I grabbed a round, white ice cream cake—that said “Congratulations!” on the top in pink icing—out of the freezer and stepped back in line. At the counter, I ordered a dozen donuts and one of those giant coffee rolls. And because my anxiety and stress meter was off the charts, I ordered a large brown sugar latte.
Coffee had the opposite effect on me than it seemed to have on others. It didn’t make me jittery or keyed up. Coffee actually calmed me down.
Once all the sugar, carbs, and caffeine were piled in my arms, I climbed back in my car and checked my cell phone. It was still fairly early in the day, and I wasn’t sure Claire would be home yet, so I dialed her number.

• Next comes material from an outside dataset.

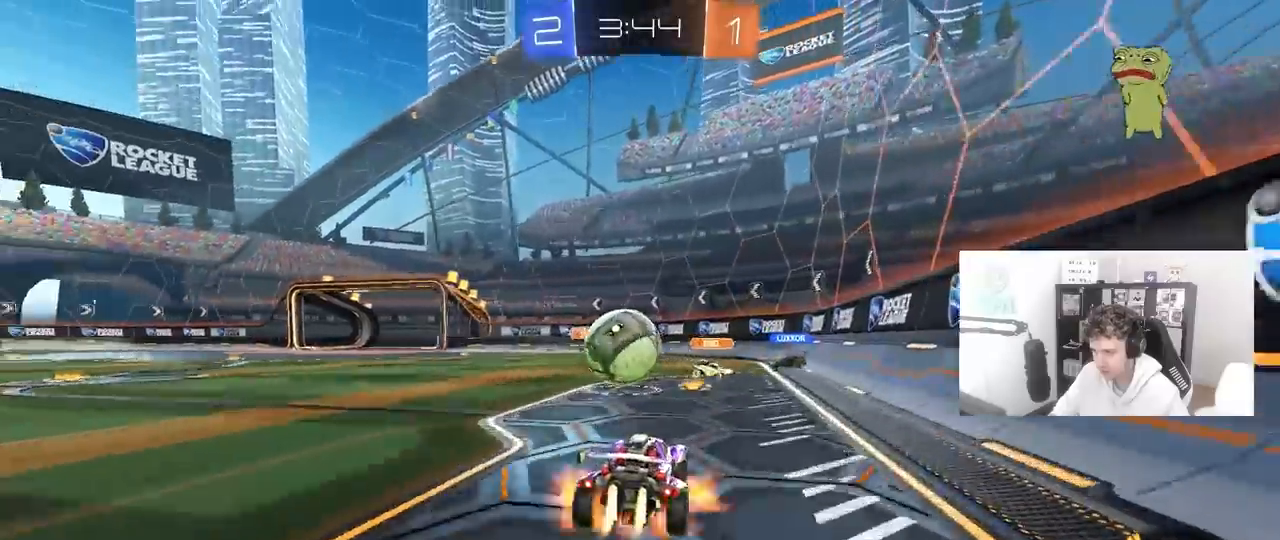
{"keys": ["a", "shift"], "mouse": ["left"], "mouse_move": "up", "events": [[100, "a", "down"], [100, "d", "up"], [150, "shift", "down"], [200, "mouse_right", "up"], [233, "mouse_right", "down"], [433, "mouse_right", "up"]]}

“Hey, girl,” she chimed after two rings.
“Are you still at work?”
“Unfortunately,” she intoned, sounding bored. Working as a manager at a large retail store must not be very entertaining. “Aren’t you supposed to be too?”
“I left early.”
“Lucky.”
“So I’m gonna need somewhere to stay.” Damn my suddenly wobbly voice.
There was a meaningful pause on the other end of the line. “You know where I keep the spare key.”
I nodded and then told myself I was in idiot because she couldn’t see me.
“Want me to get some donuts?” she asked.
“I already got some. I got an ice cream cake too.”
“That bad, huh?” she said. She knew me so well.
“That bad.” I confirmed.
“I feel an extreme headache coming on,” she began. “Damn these headaches of mine. I’m going to have to leave early today.” Her voice was heavily laced with regret.
I smiled.
“I’ll see ya in a few,” she said, and I could already hear papers on her desk being shoveled around.
“Thanks, Claire.”
“Don’t eat it all before I get there.”
After I set down the phone, I glared at the dashboard. “I’m not in the mood for your hormonal activity today,” I told the car. It must have known I meant business because it started on the first try.
I pulled out of the lot and took a good, long sip of the coffee and sighed.
2
Talie
Was it possible to have a junk food hangover?
Was it possible my therapist wasn’t quite as helpful as it should be?
Yes, and yes.
Sunlight streamed between the edges of the white blinds in the living room, creating stripes of brightness across the floor and furniture. I cracked one eye open and took in my surroundings. It took a moment to place where I was.
Waking up somewhere other than my own bed, in my own home, was a little jarring. But, it wasn’t like I was at a bar, got drunk, and went home with some guy whose name I didn’t even know. The red sofa, purple patterned armchair, and array of colored pillows all over the place were very familiar.
I pushed up into a sitting position and leaned against the red fabric while I pushed a hand through my tangled, fine hair. Plastic forks and spoons littered the coffee table. The empty white cake box was dotted with crumbs from the crushed cookie layer that was in the center of the ice cream cake.
We ate the entire thing.
And just like that, everything that happened the day before came rushing over me.
Turns out feeling like a giant fatty whose blood sugar levels were likely going to put her in a coma wasn’t as bad as reliving the moment you caught your husband being ridden by some bimbo in the center of your Pottery Barn sheets.